Yingying gözlerini kısarak ona baktı ve sonra sözlerine aldırış etmeden başka yere baktı.
"Buraya gel..." Ayağa kalktı ve onu elinden tutup soğuk sütuna doğru çekerek eğildi. "Biliyorsun, bunu senin için halledebilirim." Kulağına yaramaca fısıldadıktan sonra yanağına yumuşakça öptü ve boy farkını kapatmak için onu ayaklarının üzerine çıkardı.
Çenesine öpücükler yağdırmaya devam etti ve vücudu dudaklarının dokunuşuyla titredi, bu da onu içtenlikle gülümsetirdi.
"Söylesene, Yingying. Benim sevimli Gölgem hiç orasına dokundu mu?" diye sordu ve eliyle sol göğsünü sıktı, tam uyuyordu. "Evet?" diye tekrar sordu ve kulağının hemen altına bir öpücük kondurdu.
Vücudu şimdi kıvranıyordu ve onun endişeli kalp atışlarını hissedebiliyordu.
"Evet?" diye sordu tekrar ve kulak memesini hafifçe ısırdı, bu da onu nefes nefese bırakıp gömleğine sıkıca tutunmasına neden oldu. "Sanırım evet..."
"Hayır!" Cevabı neredeyse bağırarak verdi ve sonra yüzünü onun gözlerinden saklamaya çalışarak kızardı.
"Hayır mı?" O şaşırmış gibi yaptı ve biraz geri çekilerek onu dikkatle inceledi.
Yingying'in kalbi onun bakışları altında hızlandı ve sonra çekinerek başını sallayarak önceki cevabını doğruladı.
"Ahan..." Adam kıkırdadı ve eğilerek dudaklarını dudaklarıyla kapattı ve Yingying'in ıstırabına, küstah eli sweatshirt'ünün altına girerek sol göğsünü okşamaya başladı.
"Tadın kiraz gibi, sevgili Gölgem." Öpücükler arasında gülümsedi ve ona söyledi. "Bayıldım."
Yumuşak göğüslerini spor sütyeninin sınırlarından kurtarmak istiyordu, ama vazgeçti ve kumaşın üzerinden oynamaya devam etti.

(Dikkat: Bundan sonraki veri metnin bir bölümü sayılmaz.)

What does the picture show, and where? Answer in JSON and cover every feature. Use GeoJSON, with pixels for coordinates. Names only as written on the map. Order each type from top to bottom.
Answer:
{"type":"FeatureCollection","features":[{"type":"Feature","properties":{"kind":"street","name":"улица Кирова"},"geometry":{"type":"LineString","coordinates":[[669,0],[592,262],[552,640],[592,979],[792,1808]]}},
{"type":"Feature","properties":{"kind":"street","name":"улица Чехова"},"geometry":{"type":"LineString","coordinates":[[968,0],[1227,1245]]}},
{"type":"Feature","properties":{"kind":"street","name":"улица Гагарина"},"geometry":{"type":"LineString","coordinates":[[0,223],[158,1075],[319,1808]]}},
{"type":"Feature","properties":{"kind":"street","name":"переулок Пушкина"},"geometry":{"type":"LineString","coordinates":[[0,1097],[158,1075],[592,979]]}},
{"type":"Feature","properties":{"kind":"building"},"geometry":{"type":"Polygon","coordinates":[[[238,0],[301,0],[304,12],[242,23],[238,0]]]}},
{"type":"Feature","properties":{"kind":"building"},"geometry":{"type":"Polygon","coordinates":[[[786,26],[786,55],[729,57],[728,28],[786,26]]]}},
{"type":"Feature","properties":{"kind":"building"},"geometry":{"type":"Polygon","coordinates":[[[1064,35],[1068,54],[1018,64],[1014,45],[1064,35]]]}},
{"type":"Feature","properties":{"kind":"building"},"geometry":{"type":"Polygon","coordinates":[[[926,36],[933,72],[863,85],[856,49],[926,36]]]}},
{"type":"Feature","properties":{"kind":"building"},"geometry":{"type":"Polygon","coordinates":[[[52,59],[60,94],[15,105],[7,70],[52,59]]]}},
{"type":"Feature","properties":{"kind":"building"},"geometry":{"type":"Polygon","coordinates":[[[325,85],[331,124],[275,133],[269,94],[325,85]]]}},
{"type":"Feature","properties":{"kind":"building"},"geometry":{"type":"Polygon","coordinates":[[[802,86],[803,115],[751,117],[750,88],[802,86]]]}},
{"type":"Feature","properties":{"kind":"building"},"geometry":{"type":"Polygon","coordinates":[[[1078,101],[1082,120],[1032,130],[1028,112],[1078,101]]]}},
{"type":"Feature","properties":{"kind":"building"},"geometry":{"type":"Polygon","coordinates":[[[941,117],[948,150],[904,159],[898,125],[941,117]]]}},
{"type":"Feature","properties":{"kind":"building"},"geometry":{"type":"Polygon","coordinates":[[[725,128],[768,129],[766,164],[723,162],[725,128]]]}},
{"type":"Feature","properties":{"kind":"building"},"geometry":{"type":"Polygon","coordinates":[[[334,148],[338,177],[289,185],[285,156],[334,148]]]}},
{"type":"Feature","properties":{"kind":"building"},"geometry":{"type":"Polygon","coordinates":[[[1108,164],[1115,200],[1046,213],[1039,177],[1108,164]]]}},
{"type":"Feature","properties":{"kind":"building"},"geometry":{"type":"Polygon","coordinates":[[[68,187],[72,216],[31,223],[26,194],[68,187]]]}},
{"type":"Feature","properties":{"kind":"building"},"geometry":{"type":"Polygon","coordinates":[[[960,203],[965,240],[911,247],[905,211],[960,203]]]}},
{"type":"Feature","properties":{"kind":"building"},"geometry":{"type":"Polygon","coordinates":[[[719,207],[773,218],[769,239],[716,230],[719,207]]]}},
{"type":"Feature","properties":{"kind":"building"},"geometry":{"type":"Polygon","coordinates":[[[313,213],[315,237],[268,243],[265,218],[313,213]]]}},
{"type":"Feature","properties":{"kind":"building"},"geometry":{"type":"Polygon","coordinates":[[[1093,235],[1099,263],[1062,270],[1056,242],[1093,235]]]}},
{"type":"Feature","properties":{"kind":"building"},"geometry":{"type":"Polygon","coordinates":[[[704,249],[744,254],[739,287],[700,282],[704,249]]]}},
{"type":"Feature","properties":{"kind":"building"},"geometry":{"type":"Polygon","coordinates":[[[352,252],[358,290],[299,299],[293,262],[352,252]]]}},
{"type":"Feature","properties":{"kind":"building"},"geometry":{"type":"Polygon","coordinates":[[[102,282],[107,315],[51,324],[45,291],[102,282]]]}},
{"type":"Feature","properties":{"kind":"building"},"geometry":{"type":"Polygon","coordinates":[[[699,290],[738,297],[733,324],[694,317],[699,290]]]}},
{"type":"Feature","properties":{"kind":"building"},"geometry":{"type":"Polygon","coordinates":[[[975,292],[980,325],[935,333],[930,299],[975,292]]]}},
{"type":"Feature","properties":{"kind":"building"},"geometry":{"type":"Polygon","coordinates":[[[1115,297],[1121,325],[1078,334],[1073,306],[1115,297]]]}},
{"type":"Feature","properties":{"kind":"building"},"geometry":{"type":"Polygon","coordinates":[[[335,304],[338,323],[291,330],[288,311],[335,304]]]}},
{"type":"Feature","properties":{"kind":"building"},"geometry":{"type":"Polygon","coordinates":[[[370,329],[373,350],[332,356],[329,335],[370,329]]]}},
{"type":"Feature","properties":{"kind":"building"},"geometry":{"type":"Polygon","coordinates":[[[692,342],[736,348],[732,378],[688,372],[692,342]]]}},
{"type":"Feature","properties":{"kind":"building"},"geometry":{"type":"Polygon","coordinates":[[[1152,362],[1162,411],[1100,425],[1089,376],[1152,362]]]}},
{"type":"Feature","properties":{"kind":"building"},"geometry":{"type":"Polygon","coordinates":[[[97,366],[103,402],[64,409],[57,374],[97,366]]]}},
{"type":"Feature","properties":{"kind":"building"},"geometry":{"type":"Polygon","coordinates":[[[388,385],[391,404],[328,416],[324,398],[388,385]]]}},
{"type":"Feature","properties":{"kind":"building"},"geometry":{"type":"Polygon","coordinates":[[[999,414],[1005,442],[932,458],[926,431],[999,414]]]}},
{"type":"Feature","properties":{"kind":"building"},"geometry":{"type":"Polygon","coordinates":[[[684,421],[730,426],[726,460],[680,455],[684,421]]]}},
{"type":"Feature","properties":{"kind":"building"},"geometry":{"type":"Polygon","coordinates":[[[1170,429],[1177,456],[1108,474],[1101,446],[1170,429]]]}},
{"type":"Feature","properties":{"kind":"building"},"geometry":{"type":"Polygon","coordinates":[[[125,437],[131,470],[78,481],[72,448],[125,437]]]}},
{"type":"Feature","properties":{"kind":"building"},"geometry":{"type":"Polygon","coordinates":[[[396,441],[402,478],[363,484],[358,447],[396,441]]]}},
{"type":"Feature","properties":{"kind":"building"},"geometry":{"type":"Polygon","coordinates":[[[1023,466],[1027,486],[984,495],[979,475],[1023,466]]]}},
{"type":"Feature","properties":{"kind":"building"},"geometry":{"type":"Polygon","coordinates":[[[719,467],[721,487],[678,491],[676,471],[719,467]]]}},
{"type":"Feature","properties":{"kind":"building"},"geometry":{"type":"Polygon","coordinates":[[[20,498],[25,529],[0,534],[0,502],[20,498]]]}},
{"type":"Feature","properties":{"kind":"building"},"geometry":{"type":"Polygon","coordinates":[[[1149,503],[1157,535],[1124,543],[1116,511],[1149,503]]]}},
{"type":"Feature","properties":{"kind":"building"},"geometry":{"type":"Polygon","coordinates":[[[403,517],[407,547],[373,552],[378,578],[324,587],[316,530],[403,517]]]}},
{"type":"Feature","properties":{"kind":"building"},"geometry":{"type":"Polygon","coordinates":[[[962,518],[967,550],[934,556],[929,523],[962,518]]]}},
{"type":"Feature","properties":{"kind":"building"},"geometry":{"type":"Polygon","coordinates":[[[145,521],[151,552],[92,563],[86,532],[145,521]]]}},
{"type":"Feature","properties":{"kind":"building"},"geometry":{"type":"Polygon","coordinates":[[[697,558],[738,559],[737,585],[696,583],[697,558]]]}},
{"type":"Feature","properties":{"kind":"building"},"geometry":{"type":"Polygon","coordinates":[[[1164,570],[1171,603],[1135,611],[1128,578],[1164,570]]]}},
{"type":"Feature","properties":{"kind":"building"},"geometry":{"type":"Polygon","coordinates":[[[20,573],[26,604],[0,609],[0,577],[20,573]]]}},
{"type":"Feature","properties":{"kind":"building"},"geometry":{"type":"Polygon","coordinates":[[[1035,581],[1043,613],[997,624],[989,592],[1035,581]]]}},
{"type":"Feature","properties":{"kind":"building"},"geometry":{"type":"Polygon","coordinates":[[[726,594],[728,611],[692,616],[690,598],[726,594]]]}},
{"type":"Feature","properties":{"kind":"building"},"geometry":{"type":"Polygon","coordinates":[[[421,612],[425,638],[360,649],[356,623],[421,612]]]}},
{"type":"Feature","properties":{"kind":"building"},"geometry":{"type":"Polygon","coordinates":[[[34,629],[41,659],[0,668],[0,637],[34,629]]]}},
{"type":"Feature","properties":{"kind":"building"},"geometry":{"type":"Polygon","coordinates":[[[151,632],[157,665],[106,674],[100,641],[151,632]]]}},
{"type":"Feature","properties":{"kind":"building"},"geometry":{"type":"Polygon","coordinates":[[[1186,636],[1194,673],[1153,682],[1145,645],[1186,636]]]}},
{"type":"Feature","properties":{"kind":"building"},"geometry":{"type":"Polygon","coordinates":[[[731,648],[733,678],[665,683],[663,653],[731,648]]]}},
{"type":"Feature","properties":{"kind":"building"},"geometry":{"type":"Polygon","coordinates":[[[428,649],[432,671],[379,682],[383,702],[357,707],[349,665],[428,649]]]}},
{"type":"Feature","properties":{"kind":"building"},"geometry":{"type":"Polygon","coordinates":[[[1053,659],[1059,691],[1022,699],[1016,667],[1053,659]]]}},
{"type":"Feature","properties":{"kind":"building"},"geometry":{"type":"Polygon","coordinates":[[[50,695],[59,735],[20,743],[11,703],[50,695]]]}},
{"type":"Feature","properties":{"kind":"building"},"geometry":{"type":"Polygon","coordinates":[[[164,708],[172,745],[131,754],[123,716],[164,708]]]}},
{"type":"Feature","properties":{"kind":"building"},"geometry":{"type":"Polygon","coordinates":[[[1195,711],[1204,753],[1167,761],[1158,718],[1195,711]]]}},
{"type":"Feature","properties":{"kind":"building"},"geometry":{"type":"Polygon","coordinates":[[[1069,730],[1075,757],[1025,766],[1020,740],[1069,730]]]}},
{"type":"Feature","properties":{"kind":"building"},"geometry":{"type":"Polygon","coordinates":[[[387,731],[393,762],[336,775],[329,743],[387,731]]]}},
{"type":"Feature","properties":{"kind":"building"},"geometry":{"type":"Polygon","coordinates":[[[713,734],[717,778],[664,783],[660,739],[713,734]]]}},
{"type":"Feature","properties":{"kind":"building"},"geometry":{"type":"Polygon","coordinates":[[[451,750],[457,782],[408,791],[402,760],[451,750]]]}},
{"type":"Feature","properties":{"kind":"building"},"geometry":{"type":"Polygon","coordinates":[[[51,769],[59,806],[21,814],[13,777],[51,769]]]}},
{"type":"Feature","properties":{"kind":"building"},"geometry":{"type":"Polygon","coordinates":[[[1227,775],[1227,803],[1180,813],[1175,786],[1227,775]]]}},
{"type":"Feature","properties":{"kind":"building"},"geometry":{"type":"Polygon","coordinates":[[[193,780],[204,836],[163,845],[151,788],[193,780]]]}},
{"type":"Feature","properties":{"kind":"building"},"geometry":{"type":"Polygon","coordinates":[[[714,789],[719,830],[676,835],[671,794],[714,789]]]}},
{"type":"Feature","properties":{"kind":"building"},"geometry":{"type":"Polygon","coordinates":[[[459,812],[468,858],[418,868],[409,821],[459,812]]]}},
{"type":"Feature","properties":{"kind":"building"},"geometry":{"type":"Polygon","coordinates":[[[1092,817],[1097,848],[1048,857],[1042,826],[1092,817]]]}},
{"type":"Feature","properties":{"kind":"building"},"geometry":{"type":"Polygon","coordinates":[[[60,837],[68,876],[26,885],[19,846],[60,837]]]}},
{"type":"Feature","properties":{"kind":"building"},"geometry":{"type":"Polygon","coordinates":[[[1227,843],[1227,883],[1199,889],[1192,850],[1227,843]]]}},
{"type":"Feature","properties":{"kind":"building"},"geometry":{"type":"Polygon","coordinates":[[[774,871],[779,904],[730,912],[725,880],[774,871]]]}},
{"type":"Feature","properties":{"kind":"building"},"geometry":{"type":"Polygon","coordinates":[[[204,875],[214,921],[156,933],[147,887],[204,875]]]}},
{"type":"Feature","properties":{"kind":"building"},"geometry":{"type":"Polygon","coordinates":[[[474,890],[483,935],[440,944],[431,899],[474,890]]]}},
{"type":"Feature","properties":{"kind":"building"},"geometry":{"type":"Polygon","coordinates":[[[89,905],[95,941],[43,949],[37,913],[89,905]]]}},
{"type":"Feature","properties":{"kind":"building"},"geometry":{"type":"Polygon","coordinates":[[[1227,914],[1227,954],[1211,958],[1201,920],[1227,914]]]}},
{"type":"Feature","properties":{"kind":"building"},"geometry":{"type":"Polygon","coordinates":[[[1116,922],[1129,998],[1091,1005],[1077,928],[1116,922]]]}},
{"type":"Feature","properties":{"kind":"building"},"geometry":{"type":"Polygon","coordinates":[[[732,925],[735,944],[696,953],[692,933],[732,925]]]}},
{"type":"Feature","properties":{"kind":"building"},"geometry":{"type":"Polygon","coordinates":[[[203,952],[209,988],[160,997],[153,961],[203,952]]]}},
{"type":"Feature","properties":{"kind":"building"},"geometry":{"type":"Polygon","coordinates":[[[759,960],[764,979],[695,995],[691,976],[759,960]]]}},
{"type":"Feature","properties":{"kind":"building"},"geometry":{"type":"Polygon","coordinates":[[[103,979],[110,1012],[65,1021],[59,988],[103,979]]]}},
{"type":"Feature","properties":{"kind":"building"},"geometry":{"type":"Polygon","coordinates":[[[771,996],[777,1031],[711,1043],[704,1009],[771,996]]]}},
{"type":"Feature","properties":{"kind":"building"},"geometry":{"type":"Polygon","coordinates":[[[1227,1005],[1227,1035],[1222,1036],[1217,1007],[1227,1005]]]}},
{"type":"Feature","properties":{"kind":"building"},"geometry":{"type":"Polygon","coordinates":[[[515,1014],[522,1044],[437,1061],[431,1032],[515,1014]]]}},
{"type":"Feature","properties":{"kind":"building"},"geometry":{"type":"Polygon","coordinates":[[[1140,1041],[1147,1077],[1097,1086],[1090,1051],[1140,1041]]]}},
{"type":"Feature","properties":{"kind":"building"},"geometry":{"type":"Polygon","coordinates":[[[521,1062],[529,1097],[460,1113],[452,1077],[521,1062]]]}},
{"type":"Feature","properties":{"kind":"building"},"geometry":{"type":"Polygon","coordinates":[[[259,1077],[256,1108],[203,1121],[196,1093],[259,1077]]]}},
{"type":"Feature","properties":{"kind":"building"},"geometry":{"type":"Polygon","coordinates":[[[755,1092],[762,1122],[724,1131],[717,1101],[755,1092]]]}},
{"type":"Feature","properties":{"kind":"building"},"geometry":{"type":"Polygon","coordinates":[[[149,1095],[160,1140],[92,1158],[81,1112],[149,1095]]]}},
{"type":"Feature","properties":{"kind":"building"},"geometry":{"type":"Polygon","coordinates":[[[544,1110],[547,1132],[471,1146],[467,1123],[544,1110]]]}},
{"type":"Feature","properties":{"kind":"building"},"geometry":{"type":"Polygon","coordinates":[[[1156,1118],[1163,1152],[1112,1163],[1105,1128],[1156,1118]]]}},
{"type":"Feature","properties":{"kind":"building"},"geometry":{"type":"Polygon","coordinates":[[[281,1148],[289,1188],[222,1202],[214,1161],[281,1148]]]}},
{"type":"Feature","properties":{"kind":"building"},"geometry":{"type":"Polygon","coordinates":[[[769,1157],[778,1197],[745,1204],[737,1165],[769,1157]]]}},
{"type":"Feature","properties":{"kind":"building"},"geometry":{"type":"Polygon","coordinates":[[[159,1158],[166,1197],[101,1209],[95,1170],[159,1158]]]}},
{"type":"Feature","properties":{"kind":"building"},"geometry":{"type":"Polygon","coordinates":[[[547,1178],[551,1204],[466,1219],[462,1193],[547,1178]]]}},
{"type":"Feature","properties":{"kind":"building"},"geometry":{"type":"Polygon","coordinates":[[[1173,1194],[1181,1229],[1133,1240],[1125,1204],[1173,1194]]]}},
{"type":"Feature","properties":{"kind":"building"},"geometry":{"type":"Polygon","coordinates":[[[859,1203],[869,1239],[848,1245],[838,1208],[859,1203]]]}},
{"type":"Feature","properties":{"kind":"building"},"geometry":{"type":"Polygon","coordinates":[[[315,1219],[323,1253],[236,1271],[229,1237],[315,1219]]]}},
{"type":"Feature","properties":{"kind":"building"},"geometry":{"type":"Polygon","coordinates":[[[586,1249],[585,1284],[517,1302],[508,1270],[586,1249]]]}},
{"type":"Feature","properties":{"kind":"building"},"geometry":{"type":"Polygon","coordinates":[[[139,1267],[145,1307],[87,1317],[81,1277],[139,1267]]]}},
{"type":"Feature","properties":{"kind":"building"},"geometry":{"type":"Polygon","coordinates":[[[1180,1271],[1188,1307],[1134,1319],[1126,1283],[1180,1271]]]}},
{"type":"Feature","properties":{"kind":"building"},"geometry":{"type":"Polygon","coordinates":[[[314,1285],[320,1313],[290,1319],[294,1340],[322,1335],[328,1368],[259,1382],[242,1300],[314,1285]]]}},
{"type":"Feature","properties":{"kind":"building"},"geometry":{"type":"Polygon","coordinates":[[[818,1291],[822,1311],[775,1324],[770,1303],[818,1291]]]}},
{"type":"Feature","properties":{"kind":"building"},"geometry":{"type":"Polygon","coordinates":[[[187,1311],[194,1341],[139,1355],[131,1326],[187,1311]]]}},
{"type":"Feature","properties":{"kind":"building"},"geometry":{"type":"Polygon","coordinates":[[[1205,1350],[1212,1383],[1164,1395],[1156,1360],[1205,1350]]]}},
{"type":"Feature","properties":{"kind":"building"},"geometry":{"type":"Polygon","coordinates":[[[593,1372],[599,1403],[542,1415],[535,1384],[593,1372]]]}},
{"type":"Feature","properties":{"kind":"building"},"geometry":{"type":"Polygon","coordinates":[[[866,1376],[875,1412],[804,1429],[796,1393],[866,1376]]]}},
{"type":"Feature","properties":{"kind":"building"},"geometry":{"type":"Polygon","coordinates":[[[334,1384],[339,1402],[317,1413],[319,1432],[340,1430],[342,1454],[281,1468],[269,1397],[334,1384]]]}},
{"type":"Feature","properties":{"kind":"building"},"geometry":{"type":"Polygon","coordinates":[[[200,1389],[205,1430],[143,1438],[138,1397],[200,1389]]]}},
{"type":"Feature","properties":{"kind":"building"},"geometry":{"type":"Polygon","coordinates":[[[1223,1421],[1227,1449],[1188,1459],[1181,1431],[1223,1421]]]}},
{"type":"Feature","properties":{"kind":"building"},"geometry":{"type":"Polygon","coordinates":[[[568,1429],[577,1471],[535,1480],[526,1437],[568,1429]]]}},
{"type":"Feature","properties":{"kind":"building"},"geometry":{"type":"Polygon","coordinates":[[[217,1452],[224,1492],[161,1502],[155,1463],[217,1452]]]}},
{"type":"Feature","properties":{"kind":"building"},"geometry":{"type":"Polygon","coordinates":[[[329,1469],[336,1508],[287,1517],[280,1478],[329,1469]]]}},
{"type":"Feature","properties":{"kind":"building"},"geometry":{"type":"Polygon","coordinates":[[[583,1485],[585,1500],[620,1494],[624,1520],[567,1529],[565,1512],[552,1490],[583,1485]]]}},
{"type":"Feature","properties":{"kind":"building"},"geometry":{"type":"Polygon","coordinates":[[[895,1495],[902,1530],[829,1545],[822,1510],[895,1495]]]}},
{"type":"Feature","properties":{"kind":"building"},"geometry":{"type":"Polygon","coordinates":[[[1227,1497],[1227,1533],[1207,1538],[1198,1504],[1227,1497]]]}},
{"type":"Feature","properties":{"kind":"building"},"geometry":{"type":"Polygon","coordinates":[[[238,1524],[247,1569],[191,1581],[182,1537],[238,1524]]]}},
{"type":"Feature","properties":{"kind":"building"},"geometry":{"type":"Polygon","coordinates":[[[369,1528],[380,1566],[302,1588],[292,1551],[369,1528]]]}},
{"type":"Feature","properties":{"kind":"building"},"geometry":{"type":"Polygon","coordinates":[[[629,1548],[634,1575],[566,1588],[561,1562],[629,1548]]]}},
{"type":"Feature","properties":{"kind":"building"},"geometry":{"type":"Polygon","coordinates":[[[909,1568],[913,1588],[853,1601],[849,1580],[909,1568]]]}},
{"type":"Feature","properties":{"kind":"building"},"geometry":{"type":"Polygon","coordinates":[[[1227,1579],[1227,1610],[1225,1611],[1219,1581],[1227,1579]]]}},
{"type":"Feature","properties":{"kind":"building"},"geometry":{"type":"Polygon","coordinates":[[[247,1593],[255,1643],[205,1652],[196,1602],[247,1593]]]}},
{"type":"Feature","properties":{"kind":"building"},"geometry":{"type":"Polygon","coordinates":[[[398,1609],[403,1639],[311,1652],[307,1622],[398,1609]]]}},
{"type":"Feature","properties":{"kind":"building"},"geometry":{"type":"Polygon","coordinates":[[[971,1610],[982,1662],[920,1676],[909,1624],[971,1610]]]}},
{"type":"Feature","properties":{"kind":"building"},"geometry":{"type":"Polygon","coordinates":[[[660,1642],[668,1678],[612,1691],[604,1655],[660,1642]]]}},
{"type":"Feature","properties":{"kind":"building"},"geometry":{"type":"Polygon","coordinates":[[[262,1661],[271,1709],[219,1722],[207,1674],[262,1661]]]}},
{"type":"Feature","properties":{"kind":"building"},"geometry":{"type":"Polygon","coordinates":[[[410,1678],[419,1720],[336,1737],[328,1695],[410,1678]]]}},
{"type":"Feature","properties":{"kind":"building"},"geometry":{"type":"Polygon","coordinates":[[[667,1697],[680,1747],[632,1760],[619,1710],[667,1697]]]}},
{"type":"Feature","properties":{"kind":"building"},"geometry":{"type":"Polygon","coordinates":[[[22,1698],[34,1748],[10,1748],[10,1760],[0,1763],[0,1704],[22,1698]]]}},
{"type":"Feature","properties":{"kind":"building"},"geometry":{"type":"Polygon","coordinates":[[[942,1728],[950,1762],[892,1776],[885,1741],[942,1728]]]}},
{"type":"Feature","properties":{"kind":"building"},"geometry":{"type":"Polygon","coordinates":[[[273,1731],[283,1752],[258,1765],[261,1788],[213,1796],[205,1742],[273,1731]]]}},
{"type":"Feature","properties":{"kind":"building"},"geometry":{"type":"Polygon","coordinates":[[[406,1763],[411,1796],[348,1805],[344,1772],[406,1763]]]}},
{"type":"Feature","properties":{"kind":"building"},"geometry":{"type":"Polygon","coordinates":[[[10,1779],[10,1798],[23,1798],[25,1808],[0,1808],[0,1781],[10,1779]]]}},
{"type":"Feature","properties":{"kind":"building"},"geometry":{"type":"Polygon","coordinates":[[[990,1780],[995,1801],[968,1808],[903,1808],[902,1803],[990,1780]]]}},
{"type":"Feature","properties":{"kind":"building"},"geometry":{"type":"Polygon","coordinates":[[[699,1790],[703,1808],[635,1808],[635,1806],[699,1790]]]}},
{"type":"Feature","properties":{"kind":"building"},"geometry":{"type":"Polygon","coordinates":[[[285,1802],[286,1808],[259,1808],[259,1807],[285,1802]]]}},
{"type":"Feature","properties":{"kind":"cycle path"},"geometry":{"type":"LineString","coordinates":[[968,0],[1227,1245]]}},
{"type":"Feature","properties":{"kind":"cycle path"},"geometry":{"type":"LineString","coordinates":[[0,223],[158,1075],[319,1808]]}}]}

"Şu anda biri gelip bizi bu halde yakalasa ne eğlenceli olurdu." Kıkırdadı ve alt dudağını ısırdı.
"Efendim, lütfen!" Açık kahverengi gözleri buğulanarak durmasını istedi.
"Neden?" Dişlerini göstererek sırıttı ve sol elini eşofmanının içine, iç çamaşırına soktu, sıkmak için çok hoş olan sıkı poposunun üzerine koydu.
"Burada olmaz..." O, o onu tekrar öpmeden önce bu kelimeleri söylemeyi başardı.
"O zaman nereye?" diye alaycı bir şekilde sordu, ama cevap alamadan, kız onu hafifçe itti.
Birkaç hizmetçi malikaneden çıktı ve ona saygıyla selam verdikten sonra odalarına doğru yöneldi. Yingying bu fırsatı değerlendirerek kıyafetlerini düzeltti ve duygularını kontrol altına almaya çalıştı.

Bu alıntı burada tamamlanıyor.